The Courier-Mail can reveal Aurecon, which has eight offices across Queensland, is expected to inform staff today that it has severed longstanding ties with the Indian company.
Aurecon worked on the original development of Abbot Point coal terminal during the early 1980s as well as several major expansions of the port before it was purchased by Adani almost a decade ago.
However, the company has been under pressure from anti-Adani crusaders who have repeatedly disrupted organisations with contracts to work for the miner using a variety of techniques to target their staff.
The company is on a list of organisations that work with Adani compiled by activist outfit Market Forces which targets banks, superannuation funds and other major industries involvement in fossil fuel projects.
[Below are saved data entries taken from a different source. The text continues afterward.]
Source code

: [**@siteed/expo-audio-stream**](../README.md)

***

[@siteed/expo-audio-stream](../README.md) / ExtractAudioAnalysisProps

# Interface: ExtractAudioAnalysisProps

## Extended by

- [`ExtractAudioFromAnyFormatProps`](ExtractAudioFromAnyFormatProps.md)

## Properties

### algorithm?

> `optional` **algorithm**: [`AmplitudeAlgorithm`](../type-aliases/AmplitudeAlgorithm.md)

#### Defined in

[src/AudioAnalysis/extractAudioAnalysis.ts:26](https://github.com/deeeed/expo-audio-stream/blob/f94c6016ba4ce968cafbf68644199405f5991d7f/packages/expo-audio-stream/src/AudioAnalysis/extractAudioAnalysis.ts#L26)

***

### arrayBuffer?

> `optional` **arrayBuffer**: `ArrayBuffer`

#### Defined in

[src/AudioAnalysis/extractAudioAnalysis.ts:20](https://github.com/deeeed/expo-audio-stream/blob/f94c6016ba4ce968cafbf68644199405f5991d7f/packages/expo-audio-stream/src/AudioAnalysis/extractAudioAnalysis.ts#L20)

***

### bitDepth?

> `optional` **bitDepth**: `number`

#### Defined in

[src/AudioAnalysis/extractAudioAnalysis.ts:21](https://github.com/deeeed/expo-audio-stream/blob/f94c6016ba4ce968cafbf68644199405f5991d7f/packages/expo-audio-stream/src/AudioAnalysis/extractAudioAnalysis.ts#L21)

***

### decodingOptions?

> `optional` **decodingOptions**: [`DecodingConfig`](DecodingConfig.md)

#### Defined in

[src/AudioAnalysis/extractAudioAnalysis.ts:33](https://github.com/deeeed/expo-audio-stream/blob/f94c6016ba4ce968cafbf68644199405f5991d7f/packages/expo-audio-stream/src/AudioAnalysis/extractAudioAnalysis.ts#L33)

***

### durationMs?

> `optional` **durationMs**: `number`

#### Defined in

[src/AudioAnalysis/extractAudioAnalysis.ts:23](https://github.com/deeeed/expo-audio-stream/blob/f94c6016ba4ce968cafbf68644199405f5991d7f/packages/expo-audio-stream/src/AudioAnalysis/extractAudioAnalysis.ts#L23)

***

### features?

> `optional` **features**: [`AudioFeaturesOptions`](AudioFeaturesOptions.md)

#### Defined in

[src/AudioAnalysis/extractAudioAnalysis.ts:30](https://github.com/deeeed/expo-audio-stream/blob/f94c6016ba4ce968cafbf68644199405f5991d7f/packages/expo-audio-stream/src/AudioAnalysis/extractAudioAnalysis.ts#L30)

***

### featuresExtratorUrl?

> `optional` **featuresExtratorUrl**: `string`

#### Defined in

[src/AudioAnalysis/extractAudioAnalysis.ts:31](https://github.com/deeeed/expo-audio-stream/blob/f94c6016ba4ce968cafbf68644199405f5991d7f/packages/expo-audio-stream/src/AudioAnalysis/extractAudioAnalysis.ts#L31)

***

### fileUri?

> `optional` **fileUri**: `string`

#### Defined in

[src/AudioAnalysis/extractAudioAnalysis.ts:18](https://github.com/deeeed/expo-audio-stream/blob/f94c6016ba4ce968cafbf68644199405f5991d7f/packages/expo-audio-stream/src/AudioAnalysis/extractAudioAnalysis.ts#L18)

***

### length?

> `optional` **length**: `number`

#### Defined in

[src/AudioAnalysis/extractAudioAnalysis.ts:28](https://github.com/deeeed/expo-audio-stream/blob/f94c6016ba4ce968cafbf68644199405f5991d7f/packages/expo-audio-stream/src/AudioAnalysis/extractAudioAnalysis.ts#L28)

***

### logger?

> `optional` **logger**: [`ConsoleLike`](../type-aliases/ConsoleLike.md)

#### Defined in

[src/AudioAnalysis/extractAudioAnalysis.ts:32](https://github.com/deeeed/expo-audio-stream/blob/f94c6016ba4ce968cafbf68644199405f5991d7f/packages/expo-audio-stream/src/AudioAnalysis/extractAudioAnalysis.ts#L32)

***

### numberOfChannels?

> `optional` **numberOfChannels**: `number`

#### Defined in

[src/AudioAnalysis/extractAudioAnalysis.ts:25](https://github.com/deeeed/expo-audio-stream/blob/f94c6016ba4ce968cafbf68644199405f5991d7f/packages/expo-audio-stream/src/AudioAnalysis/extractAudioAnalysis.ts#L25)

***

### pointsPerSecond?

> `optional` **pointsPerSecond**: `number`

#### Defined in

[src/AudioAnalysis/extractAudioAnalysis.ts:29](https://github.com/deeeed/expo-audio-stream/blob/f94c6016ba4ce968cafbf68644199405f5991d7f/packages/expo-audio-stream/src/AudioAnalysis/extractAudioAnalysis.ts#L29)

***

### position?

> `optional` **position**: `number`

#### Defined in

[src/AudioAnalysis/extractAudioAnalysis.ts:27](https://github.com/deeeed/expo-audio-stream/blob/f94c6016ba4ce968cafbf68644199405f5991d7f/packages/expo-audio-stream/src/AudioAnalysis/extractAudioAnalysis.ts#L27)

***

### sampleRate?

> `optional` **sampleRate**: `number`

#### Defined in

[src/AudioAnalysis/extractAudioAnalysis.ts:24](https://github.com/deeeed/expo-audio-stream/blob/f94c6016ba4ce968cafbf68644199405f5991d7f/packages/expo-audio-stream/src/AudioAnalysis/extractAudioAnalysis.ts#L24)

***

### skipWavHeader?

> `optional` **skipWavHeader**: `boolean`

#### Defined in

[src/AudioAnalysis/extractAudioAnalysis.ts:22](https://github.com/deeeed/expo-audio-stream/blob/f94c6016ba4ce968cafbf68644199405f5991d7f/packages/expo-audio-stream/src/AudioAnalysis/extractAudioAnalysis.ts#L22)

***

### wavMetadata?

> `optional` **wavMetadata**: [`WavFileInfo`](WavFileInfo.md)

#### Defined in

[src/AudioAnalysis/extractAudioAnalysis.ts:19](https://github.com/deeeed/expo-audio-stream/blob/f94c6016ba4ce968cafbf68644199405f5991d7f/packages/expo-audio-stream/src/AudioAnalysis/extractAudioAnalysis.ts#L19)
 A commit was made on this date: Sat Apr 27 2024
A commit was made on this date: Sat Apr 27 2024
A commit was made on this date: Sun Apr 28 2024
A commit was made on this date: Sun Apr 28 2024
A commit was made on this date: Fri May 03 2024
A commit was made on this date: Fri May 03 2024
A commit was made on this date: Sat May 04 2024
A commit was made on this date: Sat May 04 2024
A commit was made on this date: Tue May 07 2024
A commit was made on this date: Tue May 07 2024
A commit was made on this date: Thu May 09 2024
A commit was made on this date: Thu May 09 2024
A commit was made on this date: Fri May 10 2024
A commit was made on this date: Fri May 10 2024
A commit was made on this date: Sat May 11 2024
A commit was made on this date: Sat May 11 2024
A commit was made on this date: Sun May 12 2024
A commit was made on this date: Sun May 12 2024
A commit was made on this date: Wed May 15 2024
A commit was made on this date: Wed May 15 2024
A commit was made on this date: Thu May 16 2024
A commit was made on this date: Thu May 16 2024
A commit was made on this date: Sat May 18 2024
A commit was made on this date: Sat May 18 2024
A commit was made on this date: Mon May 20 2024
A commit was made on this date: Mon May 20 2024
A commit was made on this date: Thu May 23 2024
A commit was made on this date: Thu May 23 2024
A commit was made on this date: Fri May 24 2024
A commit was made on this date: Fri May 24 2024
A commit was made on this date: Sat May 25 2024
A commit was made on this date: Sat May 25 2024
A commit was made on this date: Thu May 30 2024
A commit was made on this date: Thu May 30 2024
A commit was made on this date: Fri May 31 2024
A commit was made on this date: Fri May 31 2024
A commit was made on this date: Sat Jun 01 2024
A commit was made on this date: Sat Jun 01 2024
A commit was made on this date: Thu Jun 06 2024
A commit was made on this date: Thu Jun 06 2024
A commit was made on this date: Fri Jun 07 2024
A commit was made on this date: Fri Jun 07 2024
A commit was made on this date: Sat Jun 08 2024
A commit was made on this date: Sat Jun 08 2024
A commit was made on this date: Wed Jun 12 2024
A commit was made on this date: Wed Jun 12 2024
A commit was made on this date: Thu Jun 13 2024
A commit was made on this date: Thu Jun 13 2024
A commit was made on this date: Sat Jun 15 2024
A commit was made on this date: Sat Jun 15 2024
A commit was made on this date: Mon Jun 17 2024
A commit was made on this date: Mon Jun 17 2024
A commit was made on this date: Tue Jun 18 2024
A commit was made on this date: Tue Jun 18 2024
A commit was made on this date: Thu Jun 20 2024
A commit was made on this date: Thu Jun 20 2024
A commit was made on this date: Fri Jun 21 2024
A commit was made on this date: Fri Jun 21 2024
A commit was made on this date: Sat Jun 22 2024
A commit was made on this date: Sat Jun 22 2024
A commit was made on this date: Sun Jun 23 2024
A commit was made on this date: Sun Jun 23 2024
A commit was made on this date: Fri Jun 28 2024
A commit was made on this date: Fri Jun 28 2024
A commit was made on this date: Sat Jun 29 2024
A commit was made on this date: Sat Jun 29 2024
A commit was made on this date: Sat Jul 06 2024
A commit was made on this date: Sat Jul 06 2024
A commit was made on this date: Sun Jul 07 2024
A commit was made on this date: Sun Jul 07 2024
Aurecon staff at career fairs across Australia were earlier this year targeted by activists from Market Forces masquerading as students.
In a statement, Aurecon last night said it would cease working for Adani once its current project at Abbot Point was completed and would no longer have any involvement with the miner.
"As part of this decision the firm has also ruled out working on any other Adani group of companies' projects," the company said.
An Adani spokeswoman confirmed Aurecon had finalised its relationship with the company but insisted this would in no way hinder the development of the Carmichael coal mine in the Galilee Basin.
"While we are surprised by the decision, given the positive long-term relationship and the fact that we are not aware of any commercial issues or disputes between our companies, we value the work that Aurecon has delivered for our port and renewable energy businesses," she said.
"We are already in conversations with other businesses and a number of companies have eagerly expressed their interest in taking up this portfolio of work.
"There has been a concerted campaign by extremists against our Carmichael project and businesses that partner with us. It has not succeeded and construction of the Carmichael project is well and truly underway."
Aurecon's decision comes just days after leading Queensland businessmen John Wagner and Warren Ebert urged governments to get tougher on activists who disrupted legitimate business activity.